Thinking of lining up at the mini-mart for a shot at a $1.35 billion Mega Millions jackpot?
Maybe you should first dig into your coat pockets or your car’s glove box to make sure you don’t already have a winning ticket from an earlier drawing.
As players buy Mega Millions tickets ahead of Friday night’s drawing, lottery officials throughout the country say that every year players miss out on millions of dollars in prizes they either don’t realize they have won or decline to cash in, figuring the trouble isn’t worth a small payoff. People nearly always show up for the biggest prizes, but million-dollar payoffs have been waiting for months to be claimed in Texas, Iowa, Minnesota, Michigan and Washington state.
And more than two months after someone in California won a record $2.04 billion Powerball ticket, no winner has been named, though that person still has until November to come forward.

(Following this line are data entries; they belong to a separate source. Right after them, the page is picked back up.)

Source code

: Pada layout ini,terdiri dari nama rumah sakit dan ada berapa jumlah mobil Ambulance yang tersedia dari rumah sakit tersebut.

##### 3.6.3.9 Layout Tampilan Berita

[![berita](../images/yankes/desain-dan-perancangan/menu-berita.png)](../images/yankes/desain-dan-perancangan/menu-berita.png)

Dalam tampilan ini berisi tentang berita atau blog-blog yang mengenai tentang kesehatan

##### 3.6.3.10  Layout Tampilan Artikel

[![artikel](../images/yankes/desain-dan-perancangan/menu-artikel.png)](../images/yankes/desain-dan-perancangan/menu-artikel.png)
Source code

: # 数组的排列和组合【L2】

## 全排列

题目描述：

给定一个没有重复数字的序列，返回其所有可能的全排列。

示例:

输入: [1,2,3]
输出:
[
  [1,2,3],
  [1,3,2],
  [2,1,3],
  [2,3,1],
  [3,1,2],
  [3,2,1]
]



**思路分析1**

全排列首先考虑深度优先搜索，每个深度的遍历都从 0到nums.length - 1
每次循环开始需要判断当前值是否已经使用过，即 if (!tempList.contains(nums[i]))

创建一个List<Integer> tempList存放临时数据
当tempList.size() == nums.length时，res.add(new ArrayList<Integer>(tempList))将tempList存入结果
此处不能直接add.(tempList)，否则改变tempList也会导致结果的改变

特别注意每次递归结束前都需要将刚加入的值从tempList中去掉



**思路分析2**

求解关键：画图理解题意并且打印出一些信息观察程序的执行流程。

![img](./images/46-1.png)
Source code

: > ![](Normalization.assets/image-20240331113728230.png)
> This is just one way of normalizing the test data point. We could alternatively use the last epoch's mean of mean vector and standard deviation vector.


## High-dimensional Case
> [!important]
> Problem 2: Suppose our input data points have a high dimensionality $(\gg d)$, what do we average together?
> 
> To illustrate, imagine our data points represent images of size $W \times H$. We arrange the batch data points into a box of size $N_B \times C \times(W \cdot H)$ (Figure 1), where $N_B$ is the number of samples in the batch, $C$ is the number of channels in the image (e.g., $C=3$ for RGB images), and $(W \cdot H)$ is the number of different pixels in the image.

“Millions of dollars in California Lottery prize money go unclaimed each year — something I don’t think a lot of people realize,” said Carolyn Becker, a deputy director of the California Lottery. “I suspect most of those prizes are for people who never knew they’d won. Maybe they forgot to check their ticket, or misplaced it, and never saw the outcome of the draw.”
Sometimes the delay in cashing in a big winning ticket is strategic, as players opt to delay coming forward until the next year for tax reasons, said Jake Harris, the player relations manager for the Michigan Lottery.
Lottery officials also advise winners of the giant jackpots like the huge payout in California last November to work with financial planners and other advisers before cashing in their winning ticket — as long as they sign their winning ticket and keep it secure.
But there are enormous prizes that are never claimed.
A $1.6 million Powerball ticket sold in Sacramento, California, expired last May. And that same month, Harris said a $1 million Powerball ticket sold in Michigan expired.
If a winner of a Powerball or Mega Millions grand prize doesn’t come forward, the money is returned to the state lotteries in proportion to their sales. For smaller prizes of these games or for state lottery games, the states have different rules for unclaimed prize winnings.
In both California and Michigan, the money goes to a school aid fund, as do other lottery profits. Other states roll the money into future prizes, divert it to the general state budget or use if for different specific uses.
“We want our players that win prizes to get their prizes, but in the event they do expire, they do go to the school aid fund, which is helping all throughout the state K-12 programs and public education initiatives,” Harris said. “So I guess there is a silver lining there if you want to look at it that way.”
In fiscal year 2021 in Michigan, the last year when data was available, about $78 million, or 1.6% of sales, went unclaimed, Harris said. That includes winnings from scratch games as well as the draw games, like Mega Millions and Powerball. Michigan still has a couple $1 million tickets sold in October that haven’t been turned in.
In Iowa, lottery officials have been waiting more than four months for someone to turn in a $1 million Mega Millions ticket sold in Ames not far from the Iowa State University campus.
In fiscal year 2022, $1.5 million in prizes from games like Mega Millions and Powerball went unclaimed in Iowa, said Mary Neubauer, a vice president at the Iowa Lottery.
“We want all our winners to claim the prizes they legitimately have won,” Neubauer said. “Throughout any given year, we send out reminders about large unclaimed prizes to call attention to them and remind people to double-check their tickets. We’re always hoping we’ll jog a winner’s memory in time for them to claim their winnings.”
Time is ticking away in Texas for two people who bought Mega Millions tickets worth $1 million each on July 29 at gasoline stations in Plano and Prairie View. Players in Texas have 180 days to claim prizes, meaning that if no one turns in the tickets by Jan. 25, the money will revert to the state.
In Minnesota, a $1 million Mega Millions ticket sold last July in a Minneapolis suburb remains unclaimed. And in Washington, a $1 million Powerball ticket sold in Airway Heights, near Spokane, last November is still out there somewhere.
The record for an unclaimed prize in the U.S. appears to be a $77 million Powerball prize bought in Georgia that saw its 180-day time limit expire in 2011.
Nebraska Lottery spokesperson Neil Watson said the state had $3.7 million in unclaimed prizes in the last fiscal year, which was a little higher than usual. And he noted that in 2021, a $86,000 ticket for a state draw game expired.
Still, Watson said, someone usually shows up with a ticket for the biggest prizes.
“Funny thing, when you win millions of dollars, people want to claim it,” he said.